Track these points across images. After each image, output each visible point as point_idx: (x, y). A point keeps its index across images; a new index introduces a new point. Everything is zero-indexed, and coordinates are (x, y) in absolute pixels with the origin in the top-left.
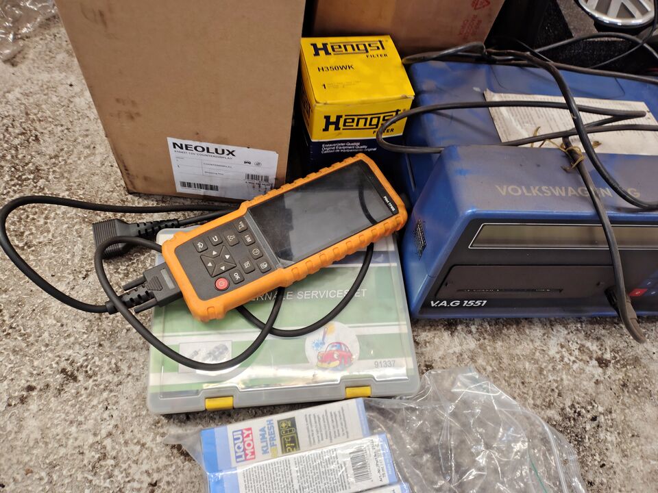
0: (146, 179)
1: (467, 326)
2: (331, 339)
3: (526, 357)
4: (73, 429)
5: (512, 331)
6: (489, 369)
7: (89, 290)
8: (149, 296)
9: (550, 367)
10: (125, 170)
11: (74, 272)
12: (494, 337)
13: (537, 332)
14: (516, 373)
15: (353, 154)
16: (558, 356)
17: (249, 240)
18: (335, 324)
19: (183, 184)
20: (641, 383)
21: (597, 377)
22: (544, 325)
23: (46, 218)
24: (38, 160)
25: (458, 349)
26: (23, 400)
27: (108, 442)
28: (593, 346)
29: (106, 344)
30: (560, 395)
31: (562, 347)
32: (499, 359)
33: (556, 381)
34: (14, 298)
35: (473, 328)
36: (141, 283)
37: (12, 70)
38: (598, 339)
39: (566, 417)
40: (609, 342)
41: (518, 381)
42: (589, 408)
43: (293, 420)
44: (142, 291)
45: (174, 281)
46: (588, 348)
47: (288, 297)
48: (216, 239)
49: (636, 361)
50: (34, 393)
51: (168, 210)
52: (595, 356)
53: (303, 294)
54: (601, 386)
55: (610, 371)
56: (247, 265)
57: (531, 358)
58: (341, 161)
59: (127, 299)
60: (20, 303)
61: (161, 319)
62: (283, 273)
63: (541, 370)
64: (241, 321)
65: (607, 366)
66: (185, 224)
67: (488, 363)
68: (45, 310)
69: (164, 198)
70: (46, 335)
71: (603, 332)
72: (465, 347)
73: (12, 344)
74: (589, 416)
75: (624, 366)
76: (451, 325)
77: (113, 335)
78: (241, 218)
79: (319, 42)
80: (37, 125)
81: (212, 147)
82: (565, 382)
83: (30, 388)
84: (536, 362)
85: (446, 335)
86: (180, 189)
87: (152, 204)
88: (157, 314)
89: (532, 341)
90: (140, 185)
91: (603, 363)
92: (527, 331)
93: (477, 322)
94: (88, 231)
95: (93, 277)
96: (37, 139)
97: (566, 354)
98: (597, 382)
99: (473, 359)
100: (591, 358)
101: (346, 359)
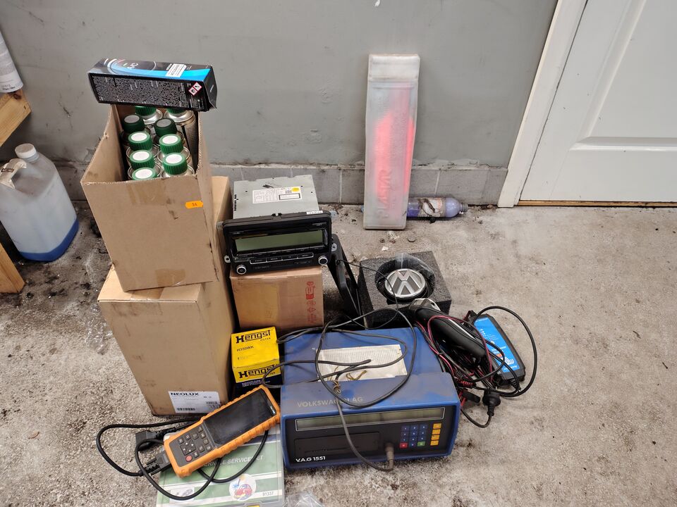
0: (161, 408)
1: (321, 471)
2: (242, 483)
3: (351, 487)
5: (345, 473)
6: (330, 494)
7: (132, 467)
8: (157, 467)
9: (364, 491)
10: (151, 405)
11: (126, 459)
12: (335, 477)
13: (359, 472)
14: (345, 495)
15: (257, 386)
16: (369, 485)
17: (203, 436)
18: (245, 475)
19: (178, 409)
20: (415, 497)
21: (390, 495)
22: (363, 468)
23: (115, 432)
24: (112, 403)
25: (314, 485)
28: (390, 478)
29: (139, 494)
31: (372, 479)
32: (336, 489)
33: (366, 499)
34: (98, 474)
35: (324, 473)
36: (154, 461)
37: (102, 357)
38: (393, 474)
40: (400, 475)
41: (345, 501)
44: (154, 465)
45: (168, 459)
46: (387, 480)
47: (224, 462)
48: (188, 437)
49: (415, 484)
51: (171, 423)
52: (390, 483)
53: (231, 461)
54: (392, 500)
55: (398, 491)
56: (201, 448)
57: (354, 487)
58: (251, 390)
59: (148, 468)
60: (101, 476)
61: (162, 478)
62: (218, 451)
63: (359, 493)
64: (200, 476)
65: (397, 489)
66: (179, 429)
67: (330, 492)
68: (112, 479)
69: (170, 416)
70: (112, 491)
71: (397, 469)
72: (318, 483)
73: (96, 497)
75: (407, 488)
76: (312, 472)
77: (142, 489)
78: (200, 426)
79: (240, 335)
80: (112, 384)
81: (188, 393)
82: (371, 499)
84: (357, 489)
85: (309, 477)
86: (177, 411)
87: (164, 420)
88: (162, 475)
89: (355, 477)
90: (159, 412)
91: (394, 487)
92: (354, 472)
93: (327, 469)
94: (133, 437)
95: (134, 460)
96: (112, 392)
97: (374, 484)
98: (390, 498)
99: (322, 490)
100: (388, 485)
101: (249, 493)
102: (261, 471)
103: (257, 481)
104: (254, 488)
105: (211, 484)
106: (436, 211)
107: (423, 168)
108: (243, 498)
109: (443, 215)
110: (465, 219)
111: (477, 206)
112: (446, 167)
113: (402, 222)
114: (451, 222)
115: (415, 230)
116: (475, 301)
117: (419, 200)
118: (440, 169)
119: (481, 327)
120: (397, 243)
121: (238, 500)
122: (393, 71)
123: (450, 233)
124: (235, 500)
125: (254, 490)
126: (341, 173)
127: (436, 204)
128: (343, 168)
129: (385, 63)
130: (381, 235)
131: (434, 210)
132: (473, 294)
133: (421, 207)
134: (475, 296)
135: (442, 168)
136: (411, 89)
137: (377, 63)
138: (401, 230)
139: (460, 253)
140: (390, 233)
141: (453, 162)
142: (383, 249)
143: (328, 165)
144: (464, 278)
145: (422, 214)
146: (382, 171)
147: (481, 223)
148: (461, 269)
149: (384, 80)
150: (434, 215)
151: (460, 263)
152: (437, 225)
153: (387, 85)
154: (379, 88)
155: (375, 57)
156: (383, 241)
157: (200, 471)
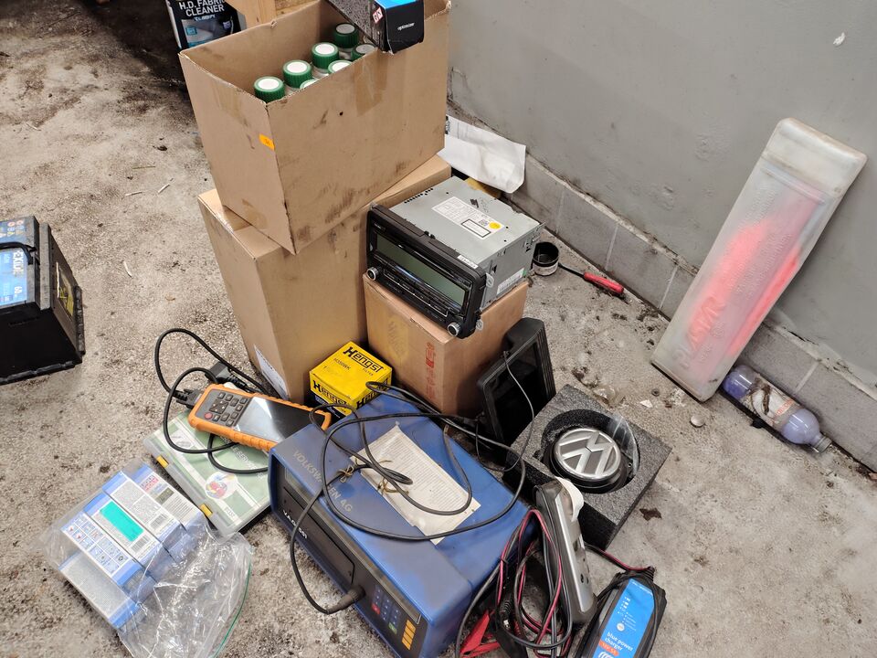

══════════

Exercise brief: Tally the lines above that contain the string "visible", treating uppercase and lowercase letters as distinct, and give only the resulting number.

Output: 1